El cielo está bien azul, azul como en la hora azul, hace mucho que no veía este color. Tal vez se fue de mis barrios y quedó en Villa Urquiza.
Pablo lee pero ya pagó la cuenta del bar. Tenemos que encontrar el camino de regreso y viajar una hora, así que estaría bueno ir dejando. Hasta la próxima (espero que sea pronto).
7.12.2025
P.D. En las páginas de Laura Wittner que leí en el viaje de ida en el 127, cuenta una serie de coincidencias, confusiones, olvidos y azares alrededor de libros, poemas y el colectivo 108 (una línea que no frecuento y creo que jamás tomé). Al desembocar en la esquina donde tomar el colectivo de regreso a casa, nos topamos con el 108 (su parada y un ejemplar mismo del rodado). Como dice Laura Wittner en una frase que me encantó como corolario a todo eso: Este tipo de coincidencias parecen ser el esqueleto de la mayoría de mis días. De ínfimas a gigantescas, se encadenan en una trama poética que gusto de llamar "la vida".
Avanzo unas páginas más allá llegar a casa. Ahí cuenta de su diario íntimo íntimo que escribe desde los 19 años y del diario para publicar que estaba escribiendo —y ahora yo leo— y la relación entre ambos: ahora que escribo este diario abandoné bastante el otro, el íntimo íntimo, y a veces temo que eso me este alejando de la introspección, lo que es absurdo porque prácticamente vivo en un estado introspectivo.

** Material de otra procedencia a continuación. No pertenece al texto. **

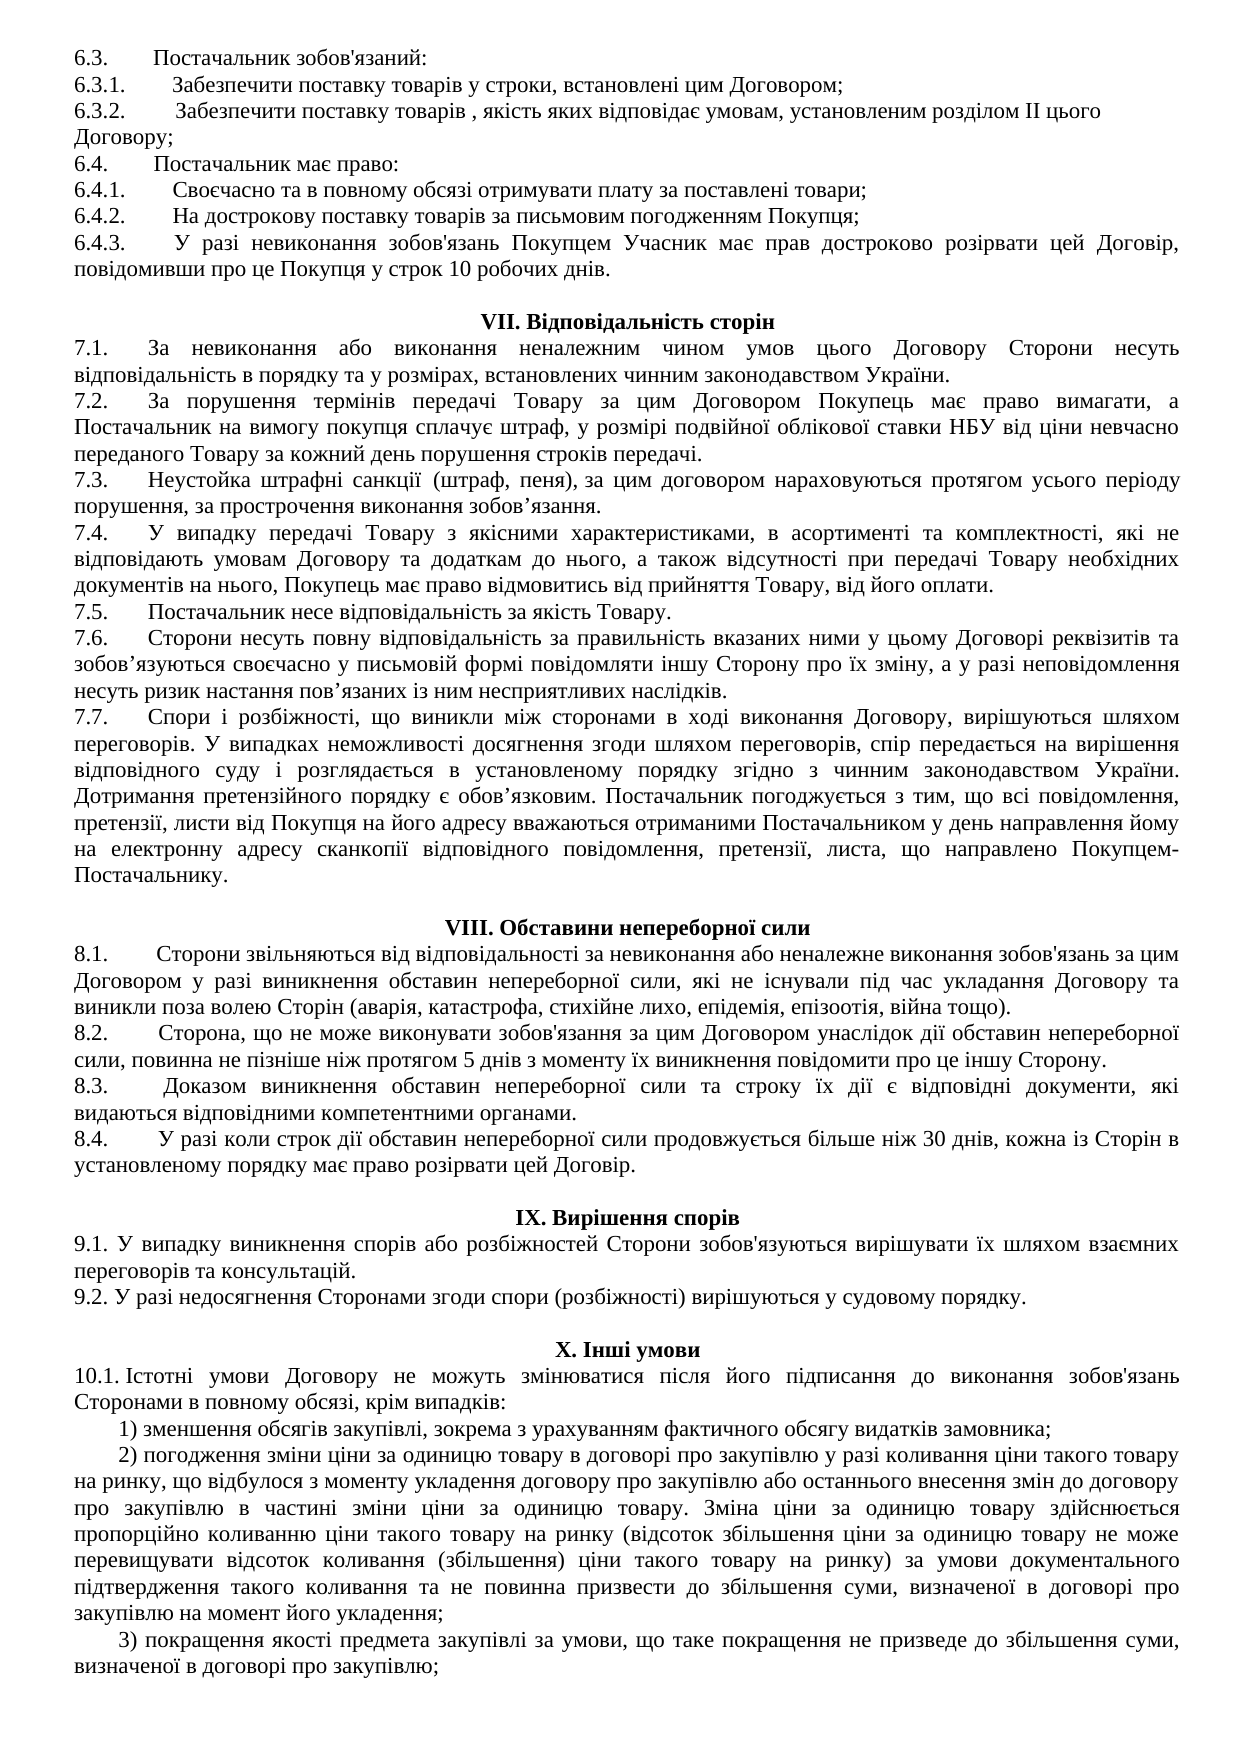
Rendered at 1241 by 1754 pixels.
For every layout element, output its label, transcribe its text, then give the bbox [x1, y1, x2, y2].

list Сторони звільняються від відповідальності за невиконання або неналежне виконання зобов'язань за цим Договором у разі виникнення обставин непереборної сили, які не існували під час укладання Договору та виникли поза волею Сторін (аварія, катастрофа, стихійне лихо, епідемія, епізоотія, війна тощо). [74, 940, 1181, 1019]
list Постачальник має право: [74, 150, 1181, 176]
text 3) покращення якості предмета закупівлі за умови, що таке покращення не призведе до збільшення суми, визначеної в договорі про закупівлю; [74, 1626, 1181, 1678]
text 2) погодження зміни ціни за одиницю товару в договорі про закупівлю у разі коливання ціни такого товару на ринку, що відбулося з моменту укладення договору про закупівлю або останнього внесення змін до договору про закупівлю в частині зміни ціни за одиницю товару. Зміна ціни за одиницю товару здійснюється пропорційно коливанню ціни такого товару на ринку (відсоток збільшення ціни за одиницю товару не може перевищувати відсоток коливання (збільшення) ціни такого товару на ринку) за умови документального підтвердження такого коливання та не повинна призвести до збільшення суми, визначеної в договорі про закупівлю на момент його укладення; [74, 1441, 1181, 1626]
list Сторони несуть повну відповідальність за правильність вказаних ними у цьому Договорі реквізитів та зобов’язуються своєчасно у письмовій формі повідомляти іншу Сторону про їх зміну, а у разі неповідомлення несуть ризик настання пов’язаних із ним несприятливих наслідків. [74, 624, 1181, 703]
list Неустойка штрафні санкції (штраф, пеня), за цим договором нараховуються протягом усього періоду порушення, за прострочення виконання зобов’язання. [74, 466, 1181, 519]
text VII. Відповідальність сторін [74, 308, 1181, 334]
text 9.1. У випадку виникнення спорів або розбіжностей Сторони зобов'язуються вирішувати їх шляхом взаємних переговорів та консультацій. [74, 1230, 1181, 1283]
list На дострокову поставку товарів за письмовим погодженням Покупця; [74, 202, 1181, 229]
list Постачальник зобов'язаний: [74, 44, 1181, 71]
text 9.2. У разі недосягнення Сторонами згоди спори (розбіжності) вирішуються у судовому порядку. [74, 1283, 1181, 1309]
list Забезпечити поставку товарів у строки, встановлені цим Договором; [74, 71, 1181, 97]
list У випадку передачі Товару з якісними характеристиками, в асортименті та комплектності, які не відповідають умовам Договору та додаткам до нього, а також відсутності при передачі Товару необхідних документів на нього, Покупець має право відмовитись від прийняття Товару, від його оплати. [74, 519, 1181, 598]
text IX. Вирішення спорів [74, 1204, 1181, 1230]
list У разі коли строк дії обставин непереборної сили продовжується більше ніж 30 днів, кожна із Сторін в установленому порядку має право розірвати цей Договір. [74, 1125, 1181, 1178]
text X. Інші умови [74, 1336, 1181, 1362]
list Доказом виникнення обставин непереборної сили та строку їх дії є відповідні документи, які видаються відповідними компетентними органами. [74, 1072, 1181, 1125]
list За невиконання або виконання неналежним чином умов цього Договору Сторони несуть відповідальність в порядку та у розмірах, встановлених чинним законодавством України. [74, 334, 1181, 387]
list Сторона, що не може виконувати зобов'язання за цим Договором унаслідок дії обставин непереборної сили, повинна не пізніше ніж протягом 5 днів з моменту їх виникнення повідомити про це іншу Сторону. [74, 1019, 1181, 1072]
list Постачальник несе відповідальність за якість Товару. [74, 598, 1181, 624]
list Своєчасно та в повному обсязі отримувати плату за поставлені товари; [74, 176, 1181, 202]
list Спори і розбіжності, що виникли між сторонами в ході виконання Договору, вирішуються шляхом переговорів. У випадках неможливості досягнення згоди шляхом переговорів, спір передається на вирішення відповідного суду і розглядається в установленому порядку згідно з чинним законодавством України. Дотримання претензійного порядку є обов’язковим. Постачальник погоджується з тим, що всі повідомлення, претензії, листи від Покупця на його адресу вважаються отриманими Постачальником у день направлення йому на електронну адресу сканкопії відповідного повідомлення, претензії, листа, що направлено Покупцем-Постачальнику. [74, 703, 1181, 888]
list За порушення термінів передачі Товару за цим Договором Покупець має право вимагати, а Постачальник на вимогу покупця сплачує штраф, у розмірі подвійної облікової ставки НБУ від ціни невчасно переданого Товару за кожний день порушення строків передачі. [74, 387, 1181, 466]
text 1) зменшення обсягів закупівлі, зокрема з урахуванням фактичного обсягу видатків замовника; [74, 1415, 1181, 1441]
list Забезпечити поставку товарів , якість яких відповідає умовам, установленим розділом II цього Договору; [74, 97, 1181, 150]
list У разі невиконання зобов'язань Покупцем Учасник має прав достроково розірвати цей Договір, повідомивши про це Покупця у строк 10 робочих днів. [74, 229, 1181, 282]
text 10.1. Істотні умови Договору не можуть змінюватися після його підписання до виконання зобов'язань Сторонами в повному обсязі, крім випадків: [74, 1362, 1181, 1415]
text VIII. Обставини непереборної сили [74, 914, 1181, 940]
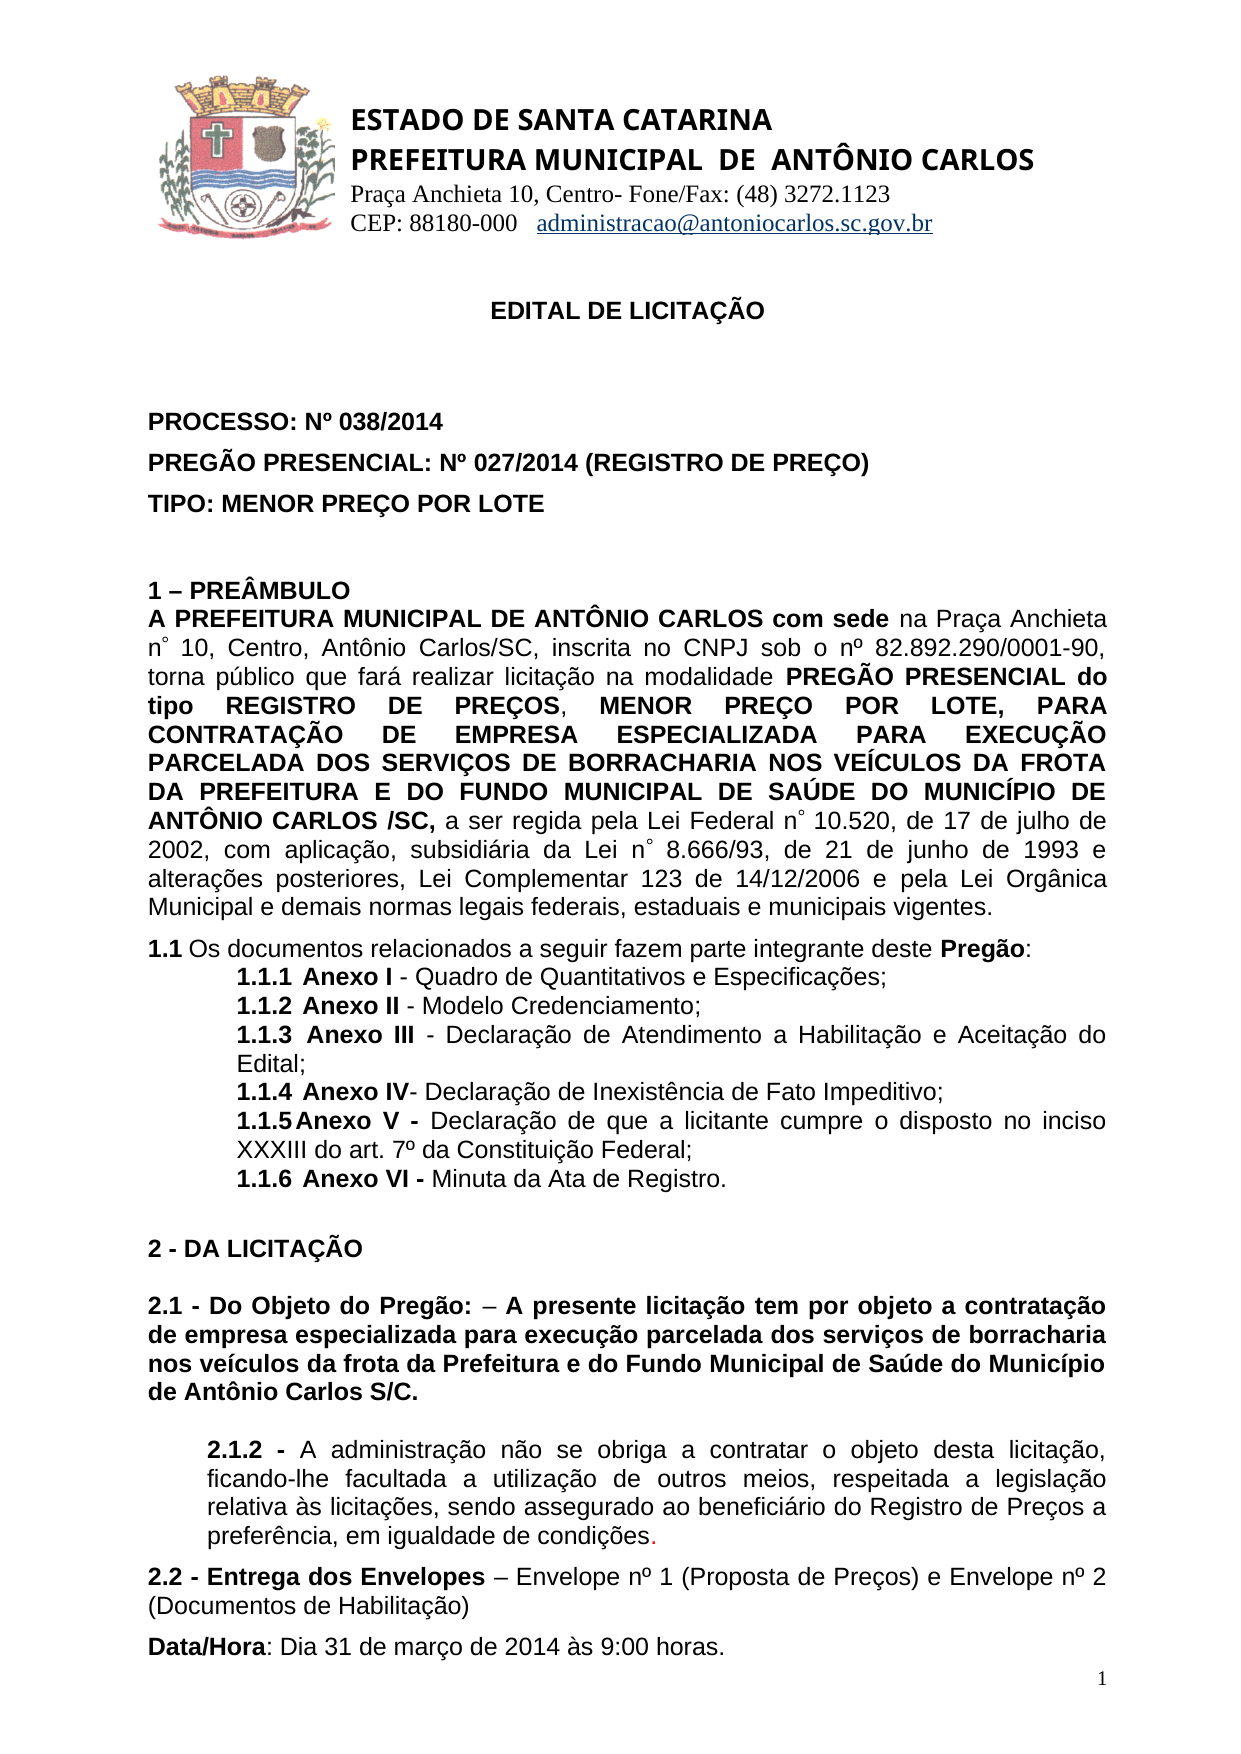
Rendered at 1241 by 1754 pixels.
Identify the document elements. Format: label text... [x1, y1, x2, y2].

list Anexo II - Modelo Credenciamento; [236, 991, 1107, 1020]
text 1 – PREÂMBULO [148, 576, 1107, 604]
list Anexo I - Quadro de Quantitativos e Especificações; [236, 962, 1107, 991]
title PREGÃO PRESENCIAL: Nº 027/2014 (REGISTRO DE PREÇO) [148, 448, 1107, 477]
title EDITAL DE LICITAÇÃO [148, 296, 1107, 324]
list Anexo III - Declaração de Atendimento a Habilitação e Aceitação do Edital; [236, 1020, 1107, 1077]
list Anexo VI - Minuta da Ata de Registro. [236, 1163, 1107, 1192]
title PROCESSO: Nº 038/2014 [148, 407, 1107, 436]
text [148, 1632, 1107, 1661]
text 2 - DA LICITAÇÃO [148, 1233, 1107, 1262]
list Anexo V - Declaração de que a licitante cumpre o disposto no inciso XXXIII do art. 7º da Constituição Federal; [236, 1106, 1107, 1163]
picture [147, 67, 354, 255]
text 2.1 - Do Objeto do Pregão: – A presente licitação tem por objeto a contratação de empresa especializada para execução parcelada dos serviços de borracharia nos veículos da frota da Prefeitura e do Fundo Municipal de Saúde do Município de Antônio Carlos S/C. [148, 1291, 1107, 1406]
list Os documentos relacionados a seguir fazem parte integrante deste Pregão: [148, 933, 1107, 962]
text 2.1.2 - A administração não se obriga a contratar o objeto desta licitação, ficando-lhe facultada a utilização de outros meios, respeitada a legislação relativa às licitações, sendo assegurado ao beneficiário do Registro de Preços a preferência, em igualdade de condições. [207, 1435, 1107, 1550]
title TIPO: MENOR PREÇO POR LOTE [148, 489, 1107, 518]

Nueva coincidencia de las que urden la trama poética de la vida: 2 o 3 horas antes, al escribir, usé la palabra introspección después de mucho tiempo sin usarla, muchas décadas desde que masticaba la idea de que una clave de mi personalidad es la capacidad introspectiva (sobre la base general de que su diario íntimo íntimo me recuerda mi Cuaderno de lecturas y su diario para publicar a mis cuentogotas y Libretas). Me siento escribiendo a dúo con Laura, no como si escribiéramos lo mismo sino como si avanzáramos juntas, dos nadadoras en carriles paralelos (comparación que me inspiró ella, obviamente, porque va a nadar todos los martes, según se desprende de su diario). Me dio ganas de enviarle mis Apuntes del natural (hace más de una década intercambiamos mensajes privados en feisbuc, ¿se acordará?). En realidad, si no fuera tan tímida, la invitaría a tomar un café (o té, mate, lo que sea, ya que escribió que no se toma un café con cualquiera).